SHORT TASK
From the CAD file data, pull out every line containing the string "qUnion", matching its case exactly.

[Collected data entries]
----
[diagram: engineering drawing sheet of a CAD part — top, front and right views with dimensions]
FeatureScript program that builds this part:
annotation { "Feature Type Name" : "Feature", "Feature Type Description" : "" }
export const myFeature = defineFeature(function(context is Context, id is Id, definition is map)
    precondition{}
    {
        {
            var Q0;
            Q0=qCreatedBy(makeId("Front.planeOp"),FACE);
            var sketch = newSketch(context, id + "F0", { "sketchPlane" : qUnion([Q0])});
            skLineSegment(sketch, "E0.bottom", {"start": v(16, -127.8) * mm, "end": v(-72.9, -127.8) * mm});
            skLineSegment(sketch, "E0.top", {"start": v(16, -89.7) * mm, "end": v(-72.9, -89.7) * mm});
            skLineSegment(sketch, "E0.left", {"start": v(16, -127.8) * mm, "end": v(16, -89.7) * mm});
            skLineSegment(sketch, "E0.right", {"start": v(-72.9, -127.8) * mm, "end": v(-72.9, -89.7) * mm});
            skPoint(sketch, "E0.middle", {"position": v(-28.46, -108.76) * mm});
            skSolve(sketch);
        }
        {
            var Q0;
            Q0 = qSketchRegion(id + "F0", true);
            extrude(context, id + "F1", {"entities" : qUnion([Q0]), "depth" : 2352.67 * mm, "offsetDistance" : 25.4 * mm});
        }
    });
----
RESPONSE BELOW
            var sketch = newSketch(context, id + "F0", { "sketchPlane" : qUnion([Q0])});
            extrude(context, id + "F1", {"entities" : qUnion([Q0]), "depth" : 2352.67 * mm, "offsetDistance" : 25.4 * mm});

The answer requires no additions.